TRECHO DO DOCUMENTO
Mas o mais interessante é que esse monstro que desaconselha o fazer diferente, o arriscar, o ousar, o levar-nos até onde verdadeiramente importa estar, bem pode ser o nosso maior aliado. Para tal, só são precisas duas coisas: acreditar em nós e não ter receio.
Afinal, "A ship in harbor is safe. But that's not what ships are built for."»

segunda-feira, 4 de abril de 2016

Ontem 1000, hoje quase 4000


E já contam 3976 caracteres de 20000 no mínimo - espaços inclusive. Sim, eu vou participar num concurso de escrita. Sim, há um livro a ser sonhado, delineado e descoberto e, mesmo que não venha a ganhar o prémio, já sei que vou ganhar o maior tesouro de todos aqueles que poderia receber: um livro escrito, terminado, finito - todo direitinho, lindinho e pimpão assim. O meu primeiro livro.

sexta-feira, 1 de abril de 2016

quinta-feira, 31 de março de 2016

Reasons Why I Love You


Maria: - (Envia foto ao Arlindo, porque o Arlindo adora o Senhor dos Anéis e a Maria achou imensa graça à publicidade).
Arlindo: - Hello, temos de ir ao senhor dos pastéis um dia. Antes que o pastel seja destruído.

TAREFAS A REALIZAR
- 1) Transcreva a passagem do trecho do documento que começa nas palavras "Ontem 1000, hoje" e termina depois de "pastel seja destruído.".
- 2) Segundo o trecho do documento, quantos caracteres tem de ter, no mínimo, o texto para o concurso de escrita?
- 3) Diga se cada afirmação concorda com o trecho do documento. Responda sim ou não e cite as palavras exatas do trecho que decidem a resposta.
(a) O Arlindo adora o Senhor dos Anéis.
(b) O livro para o concurso não é o primeiro livro de quem escreve.
(c) Para que o monstro seja o nosso maior aliado, são precisas três coisas.

DADOS FORNECIDOS
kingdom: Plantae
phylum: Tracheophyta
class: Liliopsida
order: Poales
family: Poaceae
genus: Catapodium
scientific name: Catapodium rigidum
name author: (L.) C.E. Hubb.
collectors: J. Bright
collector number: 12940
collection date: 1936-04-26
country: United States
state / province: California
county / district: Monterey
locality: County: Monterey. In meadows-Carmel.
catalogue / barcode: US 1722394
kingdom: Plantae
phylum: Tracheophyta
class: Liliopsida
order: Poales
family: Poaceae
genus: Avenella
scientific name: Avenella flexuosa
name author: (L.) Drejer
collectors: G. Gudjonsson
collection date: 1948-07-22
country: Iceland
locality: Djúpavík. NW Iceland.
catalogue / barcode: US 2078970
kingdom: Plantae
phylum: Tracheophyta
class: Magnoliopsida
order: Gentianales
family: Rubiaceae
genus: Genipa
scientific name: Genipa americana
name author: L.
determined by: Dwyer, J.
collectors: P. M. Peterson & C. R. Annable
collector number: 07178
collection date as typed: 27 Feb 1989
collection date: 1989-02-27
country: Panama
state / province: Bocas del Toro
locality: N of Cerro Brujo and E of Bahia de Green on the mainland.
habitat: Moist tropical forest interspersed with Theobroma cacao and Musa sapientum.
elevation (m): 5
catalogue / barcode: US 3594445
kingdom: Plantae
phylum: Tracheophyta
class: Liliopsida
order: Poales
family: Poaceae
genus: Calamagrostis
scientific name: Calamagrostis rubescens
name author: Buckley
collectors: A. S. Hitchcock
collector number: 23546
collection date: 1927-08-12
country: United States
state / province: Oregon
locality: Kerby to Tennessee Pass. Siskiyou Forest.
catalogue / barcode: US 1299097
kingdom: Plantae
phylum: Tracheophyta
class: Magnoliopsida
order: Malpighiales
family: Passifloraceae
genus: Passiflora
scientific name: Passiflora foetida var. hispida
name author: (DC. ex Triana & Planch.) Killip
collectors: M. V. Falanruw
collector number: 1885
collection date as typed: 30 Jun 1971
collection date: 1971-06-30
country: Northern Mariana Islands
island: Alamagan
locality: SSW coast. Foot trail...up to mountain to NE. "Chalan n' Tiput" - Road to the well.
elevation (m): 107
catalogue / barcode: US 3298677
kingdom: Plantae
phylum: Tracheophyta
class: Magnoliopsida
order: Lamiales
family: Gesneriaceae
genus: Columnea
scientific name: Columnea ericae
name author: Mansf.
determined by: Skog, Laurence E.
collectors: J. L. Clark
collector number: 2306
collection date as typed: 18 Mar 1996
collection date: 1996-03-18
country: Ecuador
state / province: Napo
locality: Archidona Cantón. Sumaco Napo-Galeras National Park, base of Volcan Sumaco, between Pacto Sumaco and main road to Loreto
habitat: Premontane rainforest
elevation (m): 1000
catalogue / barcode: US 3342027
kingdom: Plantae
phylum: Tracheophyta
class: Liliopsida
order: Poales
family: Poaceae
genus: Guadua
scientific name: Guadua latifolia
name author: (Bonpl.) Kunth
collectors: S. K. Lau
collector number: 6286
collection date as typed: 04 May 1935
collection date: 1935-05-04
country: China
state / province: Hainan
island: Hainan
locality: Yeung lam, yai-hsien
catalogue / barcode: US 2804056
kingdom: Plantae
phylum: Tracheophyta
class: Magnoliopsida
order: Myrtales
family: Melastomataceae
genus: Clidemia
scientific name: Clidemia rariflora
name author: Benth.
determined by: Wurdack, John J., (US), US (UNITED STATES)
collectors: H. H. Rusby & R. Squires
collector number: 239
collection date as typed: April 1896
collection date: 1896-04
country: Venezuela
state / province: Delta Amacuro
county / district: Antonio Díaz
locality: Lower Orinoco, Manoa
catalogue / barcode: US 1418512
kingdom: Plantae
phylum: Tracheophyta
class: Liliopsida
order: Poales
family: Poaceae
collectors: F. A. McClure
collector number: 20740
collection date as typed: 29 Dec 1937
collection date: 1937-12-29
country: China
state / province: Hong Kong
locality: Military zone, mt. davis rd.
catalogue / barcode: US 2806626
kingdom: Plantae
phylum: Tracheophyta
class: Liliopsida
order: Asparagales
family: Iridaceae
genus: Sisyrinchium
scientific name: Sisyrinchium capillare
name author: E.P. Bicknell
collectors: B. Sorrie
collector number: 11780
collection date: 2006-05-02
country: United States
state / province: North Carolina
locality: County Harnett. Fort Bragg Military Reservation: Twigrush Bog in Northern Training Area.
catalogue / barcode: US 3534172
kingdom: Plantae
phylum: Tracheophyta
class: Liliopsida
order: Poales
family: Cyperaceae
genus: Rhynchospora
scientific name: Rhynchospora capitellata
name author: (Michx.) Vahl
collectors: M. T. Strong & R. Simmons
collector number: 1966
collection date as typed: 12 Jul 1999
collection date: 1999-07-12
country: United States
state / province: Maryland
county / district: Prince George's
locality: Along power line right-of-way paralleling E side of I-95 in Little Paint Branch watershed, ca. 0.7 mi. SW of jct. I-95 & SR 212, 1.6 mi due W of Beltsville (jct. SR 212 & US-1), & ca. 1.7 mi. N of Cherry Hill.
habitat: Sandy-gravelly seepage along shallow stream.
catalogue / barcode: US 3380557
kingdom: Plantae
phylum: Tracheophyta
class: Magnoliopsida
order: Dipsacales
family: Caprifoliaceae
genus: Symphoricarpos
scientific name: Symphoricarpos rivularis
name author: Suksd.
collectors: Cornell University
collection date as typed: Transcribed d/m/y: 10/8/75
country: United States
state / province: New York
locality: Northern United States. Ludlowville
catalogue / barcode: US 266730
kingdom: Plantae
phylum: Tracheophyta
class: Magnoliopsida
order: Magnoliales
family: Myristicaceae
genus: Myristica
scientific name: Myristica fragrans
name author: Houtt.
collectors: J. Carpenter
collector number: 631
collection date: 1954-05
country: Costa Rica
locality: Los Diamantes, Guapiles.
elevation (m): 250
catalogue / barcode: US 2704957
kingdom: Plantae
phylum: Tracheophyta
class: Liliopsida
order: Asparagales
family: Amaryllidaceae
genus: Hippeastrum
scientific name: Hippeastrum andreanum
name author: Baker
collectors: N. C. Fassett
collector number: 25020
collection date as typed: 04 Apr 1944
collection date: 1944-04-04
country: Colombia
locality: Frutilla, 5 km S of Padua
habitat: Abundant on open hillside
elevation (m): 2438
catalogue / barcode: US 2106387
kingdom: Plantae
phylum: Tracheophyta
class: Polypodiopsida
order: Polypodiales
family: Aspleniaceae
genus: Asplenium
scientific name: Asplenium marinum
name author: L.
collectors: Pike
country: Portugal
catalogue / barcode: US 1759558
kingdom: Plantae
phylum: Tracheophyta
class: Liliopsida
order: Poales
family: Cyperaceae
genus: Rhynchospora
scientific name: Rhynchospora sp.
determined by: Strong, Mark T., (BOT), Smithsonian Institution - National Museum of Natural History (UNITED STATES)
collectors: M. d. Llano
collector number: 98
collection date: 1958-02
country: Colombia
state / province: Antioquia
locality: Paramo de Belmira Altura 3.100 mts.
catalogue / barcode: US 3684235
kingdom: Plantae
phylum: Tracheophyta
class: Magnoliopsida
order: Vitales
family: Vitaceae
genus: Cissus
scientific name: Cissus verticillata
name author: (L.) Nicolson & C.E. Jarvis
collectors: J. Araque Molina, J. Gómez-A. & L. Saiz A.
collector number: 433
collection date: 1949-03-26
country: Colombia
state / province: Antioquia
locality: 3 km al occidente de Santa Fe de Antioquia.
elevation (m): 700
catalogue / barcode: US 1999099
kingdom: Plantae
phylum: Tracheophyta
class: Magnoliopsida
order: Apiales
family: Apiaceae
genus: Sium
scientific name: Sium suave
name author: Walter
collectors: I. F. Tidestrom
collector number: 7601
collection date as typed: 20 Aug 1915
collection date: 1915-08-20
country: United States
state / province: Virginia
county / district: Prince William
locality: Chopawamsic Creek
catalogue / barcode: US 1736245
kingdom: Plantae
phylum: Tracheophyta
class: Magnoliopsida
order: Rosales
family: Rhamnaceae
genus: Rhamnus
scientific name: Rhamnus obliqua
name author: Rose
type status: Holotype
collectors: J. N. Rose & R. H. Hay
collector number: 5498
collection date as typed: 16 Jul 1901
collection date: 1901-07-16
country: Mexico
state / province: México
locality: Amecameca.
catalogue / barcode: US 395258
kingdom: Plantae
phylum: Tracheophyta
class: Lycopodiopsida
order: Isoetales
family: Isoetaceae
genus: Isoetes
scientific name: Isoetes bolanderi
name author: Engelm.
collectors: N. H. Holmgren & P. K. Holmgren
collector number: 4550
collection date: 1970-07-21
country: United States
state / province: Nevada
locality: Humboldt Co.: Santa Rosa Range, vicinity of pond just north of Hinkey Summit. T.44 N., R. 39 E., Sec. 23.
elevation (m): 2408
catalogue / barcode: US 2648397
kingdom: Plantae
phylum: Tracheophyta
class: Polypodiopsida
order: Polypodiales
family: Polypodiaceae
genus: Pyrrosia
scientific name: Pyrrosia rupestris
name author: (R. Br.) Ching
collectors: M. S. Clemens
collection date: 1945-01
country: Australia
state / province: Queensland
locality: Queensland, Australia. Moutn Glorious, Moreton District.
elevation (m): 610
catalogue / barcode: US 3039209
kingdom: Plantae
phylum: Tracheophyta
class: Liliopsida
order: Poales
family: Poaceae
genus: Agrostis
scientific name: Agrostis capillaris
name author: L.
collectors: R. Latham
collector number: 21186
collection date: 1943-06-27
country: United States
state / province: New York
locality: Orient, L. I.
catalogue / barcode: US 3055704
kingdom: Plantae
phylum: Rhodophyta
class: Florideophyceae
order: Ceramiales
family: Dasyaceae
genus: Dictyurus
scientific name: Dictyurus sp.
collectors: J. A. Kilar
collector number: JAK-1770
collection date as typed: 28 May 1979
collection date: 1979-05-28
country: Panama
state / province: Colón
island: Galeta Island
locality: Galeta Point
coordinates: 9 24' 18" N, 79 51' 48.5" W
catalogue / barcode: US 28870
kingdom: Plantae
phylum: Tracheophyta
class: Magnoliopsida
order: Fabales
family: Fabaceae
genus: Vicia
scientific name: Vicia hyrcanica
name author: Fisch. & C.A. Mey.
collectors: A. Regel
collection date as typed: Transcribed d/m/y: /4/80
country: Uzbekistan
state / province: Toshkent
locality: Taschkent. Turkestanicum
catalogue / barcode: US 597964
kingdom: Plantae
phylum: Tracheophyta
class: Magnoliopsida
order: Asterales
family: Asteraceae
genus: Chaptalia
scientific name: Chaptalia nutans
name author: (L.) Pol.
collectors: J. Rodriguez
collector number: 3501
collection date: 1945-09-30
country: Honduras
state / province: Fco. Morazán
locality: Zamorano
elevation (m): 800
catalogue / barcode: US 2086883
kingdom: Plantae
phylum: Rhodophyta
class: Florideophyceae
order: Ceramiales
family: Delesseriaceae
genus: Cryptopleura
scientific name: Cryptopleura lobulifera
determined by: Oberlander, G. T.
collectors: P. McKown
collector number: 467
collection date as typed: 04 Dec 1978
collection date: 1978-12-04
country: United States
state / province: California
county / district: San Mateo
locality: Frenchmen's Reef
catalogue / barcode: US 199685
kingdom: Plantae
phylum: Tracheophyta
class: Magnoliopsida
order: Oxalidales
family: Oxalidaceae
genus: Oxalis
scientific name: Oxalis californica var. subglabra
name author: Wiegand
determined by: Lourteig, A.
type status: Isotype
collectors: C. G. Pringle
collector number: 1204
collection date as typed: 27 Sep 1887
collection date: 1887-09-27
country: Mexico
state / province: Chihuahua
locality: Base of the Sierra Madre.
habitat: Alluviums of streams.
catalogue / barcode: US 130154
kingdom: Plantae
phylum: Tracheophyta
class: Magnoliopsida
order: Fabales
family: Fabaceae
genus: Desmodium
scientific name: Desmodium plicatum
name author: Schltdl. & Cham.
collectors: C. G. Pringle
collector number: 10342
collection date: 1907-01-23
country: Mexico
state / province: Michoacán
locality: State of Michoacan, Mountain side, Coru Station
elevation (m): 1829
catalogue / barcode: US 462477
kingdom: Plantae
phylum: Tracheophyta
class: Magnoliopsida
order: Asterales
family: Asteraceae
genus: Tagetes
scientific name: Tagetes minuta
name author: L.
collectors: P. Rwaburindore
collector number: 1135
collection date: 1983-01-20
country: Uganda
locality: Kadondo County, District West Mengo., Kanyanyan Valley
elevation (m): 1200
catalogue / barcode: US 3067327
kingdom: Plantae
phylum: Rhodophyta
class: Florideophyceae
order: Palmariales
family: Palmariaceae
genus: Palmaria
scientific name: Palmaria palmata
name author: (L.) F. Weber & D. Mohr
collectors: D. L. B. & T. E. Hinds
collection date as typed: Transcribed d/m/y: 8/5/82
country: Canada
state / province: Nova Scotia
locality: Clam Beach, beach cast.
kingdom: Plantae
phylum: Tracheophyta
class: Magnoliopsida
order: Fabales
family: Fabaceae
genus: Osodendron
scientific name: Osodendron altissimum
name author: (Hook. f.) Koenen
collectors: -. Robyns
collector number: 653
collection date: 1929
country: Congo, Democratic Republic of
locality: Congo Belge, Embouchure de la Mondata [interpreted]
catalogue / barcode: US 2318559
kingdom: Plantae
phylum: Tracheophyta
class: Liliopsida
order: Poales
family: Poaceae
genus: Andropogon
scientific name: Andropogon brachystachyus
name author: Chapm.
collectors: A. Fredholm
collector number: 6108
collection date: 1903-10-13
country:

AS SUAS RESPOSTAS
- 1)
Ontem 1000, hoje quase 4000


E já contam 3976 caracteres de 20000 no mínimo - espaços inclusive. Sim, eu vou participar num concurso de escrita. Sim, há um livro a ser sonhado, delineado e descoberto e, mesmo que não venha a ganhar o prémio, já sei que vou ganhar o maior tesouro de todos aqueles que poderia receber: um livro escrito, terminado, finito - todo direitinho, lindinho e pimpão assim. O meu primeiro livro.

sexta-feira, 1 de abril de 2016

quinta-feira, 31 de março de 2016

Reasons Why I Love You


Maria: - (Envia foto ao Arlindo, porque o Arlindo adora o Senhor dos Anéis e a Maria achou imensa graça à publicidade).
Arlindo: - Hello, temos de ir ao senhor dos pastéis um dia. Antes que o pastel seja destruído.

- 2) Tem de ter 20000 caracteres, com os espaços incluídos.

- 3)
(a) Sim: "porque o Arlindo adora o Senhor dos Anéis".
(b) Não: "O meu primeiro livro."
(c) Não: "só são precisas duas coisas: acreditar em nós e não ter receio".